O descumprimento de uma medida protetiva constitui crime e pode resultar em prisão em flagrante. A legislação prevê pena de dois a cinco anos de reclusão, além de multa, para quem desobedecer à decisão judicial.

Vargem já soma 58 medidas em 2026

Dos 197 casos registrados na comarca desde janeiro de 2024, 58 ocorreram somente entre janeiro e junho de 2026. O número representa quase um terço de todas as medidas concedidas no período analisado.

Em 2025, foram 79 medidas, enquanto 2024 terminou com 60 concessões.
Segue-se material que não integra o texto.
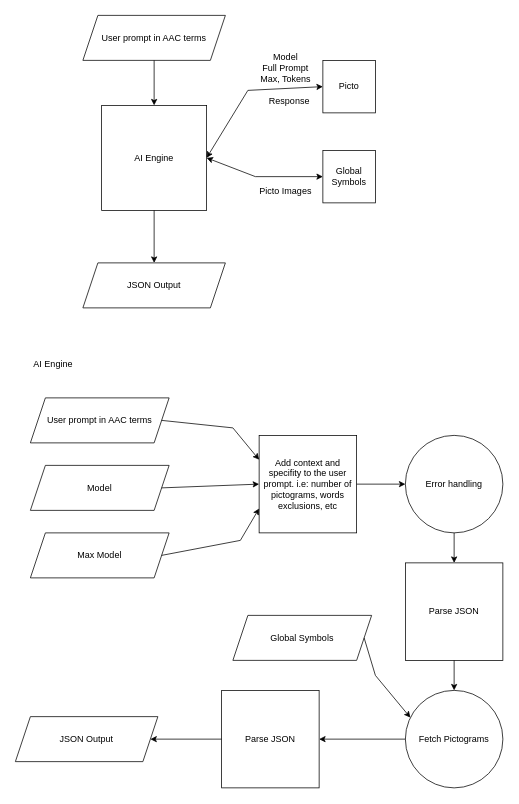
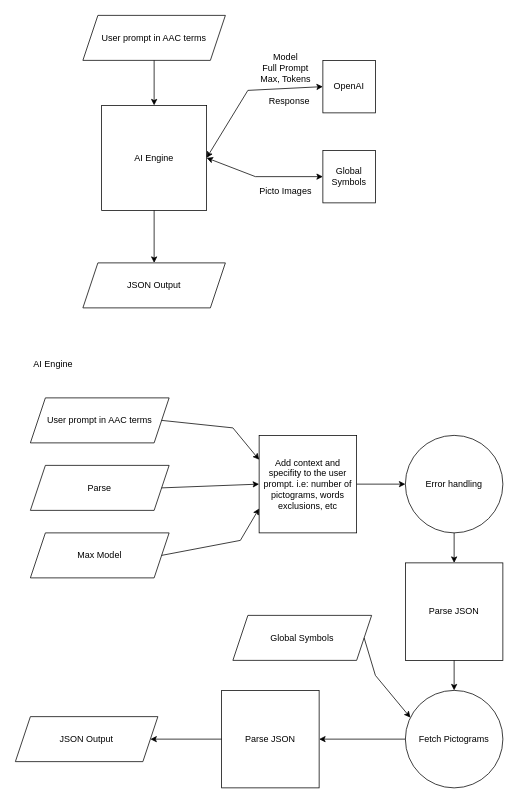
  <mxCell id="0" />
  <mxCell id="1" parent="0" />
  <mxCell id="2" value="AI Engine" style="whiteSpace=wrap;html=1;aspect=fixed;" parent="1" vertex="1"><mxGeometry x="135" y="140" width="140" height="140" as="geometry" /></mxCell>
- <mxCell id="3" value="Picto" style="whiteSpace=wrap;html=1;aspect=fixed;" parent="1" vertex="1"><mxGeometry x="430" y="80" width="70" height="70" as="geometry" /></mxCell>
+ <mxCell id="3" value="OpenAI" style="whiteSpace=wrap;html=1;aspect=fixed;" parent="1" vertex="1"><mxGeometry x="430" y="80" width="70" height="70" as="geometry" /></mxCell>
  <mxCell id="4" value="User prompt in AAC terms" style="shape=parallelogram;perimeter=parallelogramPerimeter;whiteSpace=wrap;html=1;fixedSize=1;" parent="1" vertex="1"><mxGeometry x="110" y="20" width="190" height="60" as="geometry" /></mxCell>
  <mxCell id="5" value="" style="endArrow=classic;html=1;rounded=0;" parent="1" target="2" edge="1"><mxGeometry width="50" height="50" relative="1" as="geometry"><mxPoint x="205" y="80" as="sourcePoint" /><mxPoint x="365" y="200" as="targetPoint" /></mxGeometry></mxCell>
  <mxCell id="6" value="" style="endArrow=classic;startArrow=classic;html=1;rounded=0;exitX=1;exitY=0.5;exitDx=0;exitDy=0;entryX=0;entryY=0.5;entryDx=0;entryDy=0;" parent="1" source="2" target="3" edge="1"><mxGeometry width="50" height="50" relative="1" as="geometry"><mxPoint x="315" y="250" as="sourcePoint" /><mxPoint x="365" y="200" as="targetPoint" /><Array as="points"><mxPoint x="330" y="120" /></Array></mxGeometry></mxCell>
  <mxCell id="7" value="Model&lt;br&gt;Full Prompt&lt;br&gt;Max, Tokens" style="text;html=1;align=center;verticalAlign=middle;resizable=0;points=[];autosize=1;strokeColor=none;fillColor=none;" parent="1" vertex="1"><mxGeometry x="335" y="60" width="90" height="60" as="geometry" /></mxCell>
  <mxCell id="8" value="Response" style="text;html=1;align=center;verticalAlign=middle;resizable=0;points=[];autosize=1;strokeColor=none;fillColor=none;" parent="1" vertex="1"><mxGeometry x="345" y="120" width="80" height="30" as="geometry" /></mxCell>
  <mxCell id="9" value="" style="endArrow=classic;html=1;rounded=0;exitX=0.5;exitY=1;exitDx=0;exitDy=0;entryX=0.5;entryY=0;entryDx=0;entryDy=0;" parent="1" source="2" target="10" edge="1"><mxGeometry width="50" height="50" relative="1" as="geometry"><mxPoint x="315" y="250" as="sourcePoint" /><mxPoint x="205" y="390" as="targetPoint" /></mxGeometry></mxCell>
  <mxCell id="10" value="JSON Output" style="shape=parallelogram;perimeter=parallelogramPerimeter;whiteSpace=wrap;html=1;fixedSize=1;" parent="1" vertex="1"><mxGeometry x="110" y="350" width="190" height="60" as="geometry" /></mxCell>
  <mxCell id="11" value="User prompt in AAC terms" style="shape=parallelogram;perimeter=parallelogramPerimeter;whiteSpace=wrap;html=1;fixedSize=1;" parent="1" vertex="1"><mxGeometry x="40" y="530" width="185" height="60" as="geometry" /></mxCell>
  <mxCell id="12" value="AI Engine" style="text;html=1;align=center;verticalAlign=middle;resizable=0;points=[];autosize=1;strokeColor=none;fillColor=none;" parent="1" vertex="1"><mxGeometry x="30" y="470" width="80" height="30" as="geometry" /></mxCell>
  <mxCell id="13" value="Add context and specifity to the user prompt. i.e: number of pictograms, words exclusions, etc" style="whiteSpace=wrap;html=1;aspect=fixed;" parent="1" vertex="1"><mxGeometry x="345" y="580" width="130" height="130" as="geometry" /></mxCell>
- <mxCell id="14" value="Model" style="shape=parallelogram;perimeter=parallelogramPerimeter;whiteSpace=wrap;html=1;fixedSize=1;" parent="1" vertex="1"><mxGeometry x="40" y="620" width="185" height="60" as="geometry" /></mxCell>
+ <mxCell id="14" value="Parse" style="shape=parallelogram;perimeter=parallelogramPerimeter;whiteSpace=wrap;html=1;fixedSize=1;" parent="1" vertex="1"><mxGeometry x="40" y="620" width="185" height="60" as="geometry" /></mxCell>
  <mxCell id="15" value="Max Model" style="shape=parallelogram;perimeter=parallelogramPerimeter;whiteSpace=wrap;html=1;fixedSize=1;" parent="1" vertex="1"><mxGeometry x="40" y="710" width="185" height="60" as="geometry" /></mxCell>
  <mxCell id="16" value="" style="endArrow=classic;html=1;rounded=0;exitX=1;exitY=0.5;exitDx=0;exitDy=0;entryX=0;entryY=0.25;entryDx=0;entryDy=0;" parent="1" source="11" target="13" edge="1"><mxGeometry width="50" height="50" relative="1" as="geometry"><mxPoint x="350" y="510" as="sourcePoint" /><mxPoint x="400" y="460" as="targetPoint" /><Array as="points"><mxPoint x="310" y="570" /></Array></mxGeometry></mxCell>
  <mxCell id="17" value="" style="endArrow=classic;html=1;rounded=0;exitX=1;exitY=0.5;exitDx=0;exitDy=0;entryX=0;entryY=0.5;entryDx=0;entryDy=0;" parent="1" source="14" target="13" edge="1"><mxGeometry width="50" height="50" relative="1" as="geometry"><mxPoint x="350" y="510" as="sourcePoint" /><mxPoint x="400" y="460" as="targetPoint" /></mxGeometry></mxCell>
  <mxCell id="18" value="" style="endArrow=classic;html=1;rounded=0;exitX=1;exitY=0.5;exitDx=0;exitDy=0;entryX=0;entryY=0.75;entryDx=0;entryDy=0;" parent="1" source="15" target="13" edge="1"><mxGeometry width="50" height="50" relative="1" as="geometry"><mxPoint x="350" y="510" as="sourcePoint" /><mxPoint x="400" y="460" as="targetPoint" /><Array as="points"><mxPoint x="320" y="720" /></Array></mxGeometry></mxCell>
  <mxCell id="19" value="Parse JSON" style="whiteSpace=wrap;html=1;aspect=fixed;" parent="1" vertex="1"><mxGeometry x="540" y="750" width="130" height="130" as="geometry" /></mxCell>
  <mxCell id="20" value="Error handling" style="ellipse;whiteSpace=wrap;html=1;aspect=fixed;" parent="1" vertex="1"><mxGeometry x="540" y="580" width="130" height="130" as="geometry" /></mxCell>
  <mxCell id="21" value="" style="endArrow=classic;html=1;rounded=0;exitX=1;exitY=0.5;exitDx=0;exitDy=0;entryX=0;entryY=0.5;entryDx=0;entryDy=0;" parent="1" source="13" target="20" edge="1"><mxGeometry width="50" height="50" relative="1" as="geometry"><mxPoint x="350" y="610" as="sourcePoint" /><mxPoint x="400" y="560" as="targetPoint" /></mxGeometry></mxCell>
  <mxCell id="22" value="" style="endArrow=classic;html=1;rounded=0;exitX=0.5;exitY=1;exitDx=0;exitDy=0;entryX=0.5;entryY=0;entryDx=0;entryDy=0;" parent="1" source="20" target="19" edge="1"><mxGeometry width="50" height="50" relative="1" as="geometry"><mxPoint x="350" y="610" as="sourcePoint" /><mxPoint x="400" y="560" as="targetPoint" /></mxGeometry></mxCell>
  <mxCell id="23" value="JSON Output" style="shape=parallelogram;perimeter=parallelogramPerimeter;whiteSpace=wrap;html=1;fixedSize=1;" parent="1" vertex="1"><mxGeometry x="20" y="955" width="190" height="60" as="geometry" /></mxCell>
  <mxCell id="24" value="" style="endArrow=classic;html=1;rounded=0;exitX=0.5;exitY=1;exitDx=0;exitDy=0;entryX=0.5;entryY=0;entryDx=0;entryDy=0;" parent="1" source="19" target="28" edge="1"><mxGeometry width="50" height="50" relative="1" as="geometry"><mxPoint x="360" y="830" as="sourcePoint" /><mxPoint x="605" y="960" as="targetPoint" /></mxGeometry></mxCell>
  <mxCell id="25" value="Global Symbols" style="whiteSpace=wrap;html=1;aspect=fixed;" vertex="1" parent="1"><mxGeometry x="430" y="200" width="70" height="70" as="geometry" /></mxCell>
  <mxCell id="26" value="" style="endArrow=classic;startArrow=classic;html=1;rounded=0;exitX=1;exitY=0.5;exitDx=0;exitDy=0;entryX=0;entryY=0.5;entryDx=0;entryDy=0;" edge="1" parent="1" source="2" target="25"><mxGeometry width="50" height="50" relative="1" as="geometry"><mxPoint x="285" y="220" as="sourcePoint" /><mxPoint x="440" y="125" as="targetPoint" /><Array as="points"><mxPoint x="340" y="235" /></Array></mxGeometry></mxCell>
  <mxCell id="27" value="Picto Images" style="text;html=1;align=center;verticalAlign=middle;resizable=0;points=[];autosize=1;strokeColor=none;fillColor=none;" vertex="1" parent="1"><mxGeometry x="335" y="240" width="90" height="30" as="geometry" /></mxCell>
  <mxCell id="28" value="Fetch Pictograms" style="ellipse;whiteSpace=wrap;html=1;aspect=fixed;" vertex="1" parent="1"><mxGeometry x="540" y="920" width="130" height="130" as="geometry" /></mxCell>
  <mxCell id="29" value="Global Symbols" style="shape=parallelogram;perimeter=parallelogramPerimeter;whiteSpace=wrap;html=1;fixedSize=1;" vertex="1" parent="1"><mxGeometry x="310" y="820" width="185" height="60" as="geometry" /></mxCell>
  <mxCell id="30" value="" style="endArrow=classic;html=1;rounded=0;exitX=1;exitY=0.5;exitDx=0;exitDy=0;entryX=0;entryY=0.25;entryDx=0;entryDy=0;" edge="1" source="29" parent="1" target="28"><mxGeometry width="50" height="50" relative="1" as="geometry"><mxPoint x="505" y="702" as="sourcePoint" /><mxPoint x="520" y="960" as="targetPoint" /><Array as="points"><mxPoint x="500" y="900" /></Array></mxGeometry></mxCell>
  <mxCell id="31" value="Parse JSON" style="whiteSpace=wrap;html=1;aspect=fixed;" vertex="1" parent="1"><mxGeometry x="295" y="920" width="130" height="130" as="geometry" /></mxCell>
  <mxCell id="32" value="" style="endArrow=classic;html=1;rounded=0;exitX=0;exitY=0.5;exitDx=0;exitDy=0;entryX=1;entryY=0.5;entryDx=0;entryDy=0;" edge="1" parent="1" source="28" target="31"><mxGeometry width="50" height="50" relative="1" as="geometry"><mxPoint x="615" y="890" as="sourcePoint" /><mxPoint x="615" y="930" as="targetPoint" /></mxGeometry></mxCell>
  <mxCell id="33" value="" style="endArrow=classic;html=1;rounded=0;exitX=0;exitY=0.5;exitDx=0;exitDy=0;entryX=1;entryY=0.5;entryDx=0;entryDy=0;" edge="1" parent="1" source="31" target="23"><mxGeometry width="50" height="50" relative="1" as="geometry"><mxPoint x="550" y="995" as="sourcePoint" /><mxPoint x="435" y="995" as="targetPoint" /></mxGeometry></mxCell>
Os dados mostram que a busca por proteção judicial permanece presente no município e reforçam a importância dos mecanismos de prevenção e acolhimento às mulheres em situação de violência.

No levantamento regional, além das cidades que lideram em número de decisões, Conchal e São Sebastião da Grama aparecem entre os municípios com os menores registros, com 109 medidas protetivas concedidas cada.

Para as autoridades de segurança pública, a procura precoce pelos canais de proteção é fundamental. A orientação é que mulheres que estejam sofrendo ameaças, violência ou se sintam em situação de risco não esperem uma nova agressão para buscar ajuda. A intervenção das autoridades pode ser decisiva para interromper o ciclo de violência e evitar que a situação evolua para crimes ainda mais graves.